WHAT THE EXERCISE ASKS: Write out the data below in full, unchanged, minus the images.

Named joint coordinates:
------------------------------------------------
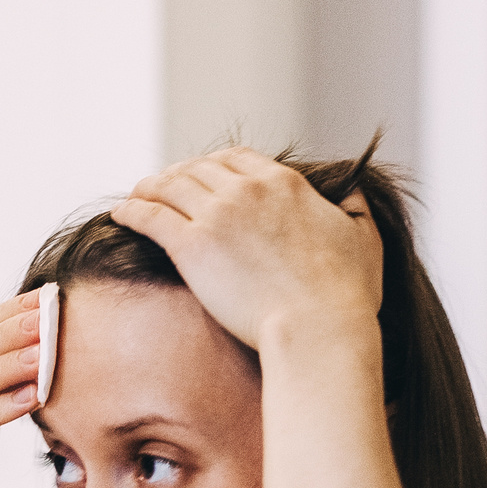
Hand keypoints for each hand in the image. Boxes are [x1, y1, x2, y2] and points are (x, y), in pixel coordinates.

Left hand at [109, 148, 380, 350]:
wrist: (318, 329)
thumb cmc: (346, 297)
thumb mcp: (364, 241)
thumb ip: (357, 213)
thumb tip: (354, 198)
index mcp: (284, 184)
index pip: (237, 158)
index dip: (214, 165)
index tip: (202, 175)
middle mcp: (247, 190)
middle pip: (197, 168)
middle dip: (177, 173)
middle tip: (161, 186)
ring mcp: (217, 216)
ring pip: (169, 185)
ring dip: (148, 187)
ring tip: (136, 195)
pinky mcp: (192, 247)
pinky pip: (150, 216)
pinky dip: (132, 210)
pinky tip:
------------------------------------------------
TASK OUTPUT:
Hand keypoints for each hand in the image. Boxes are [x1, y1, x2, y2] and points are (x, y), in pixel coordinates.

Left hand at [109, 148, 380, 350]:
wrist: (318, 329)
thumb cmc: (346, 297)
thumb mcp: (364, 241)
thumb ip: (357, 213)
thumb tip: (354, 198)
index mcp: (284, 184)
index pip: (237, 158)
index dip: (214, 165)
index tip: (202, 175)
middle mcp: (247, 190)
middle pip: (197, 168)
middle dip: (177, 173)
middle tip: (161, 186)
ring mcp: (217, 216)
ring pip: (169, 185)
ring dip: (148, 187)
ring tip: (136, 195)
pinky mcp: (192, 247)
pinky pip: (150, 216)
pinky dip: (132, 210)
pinky tip:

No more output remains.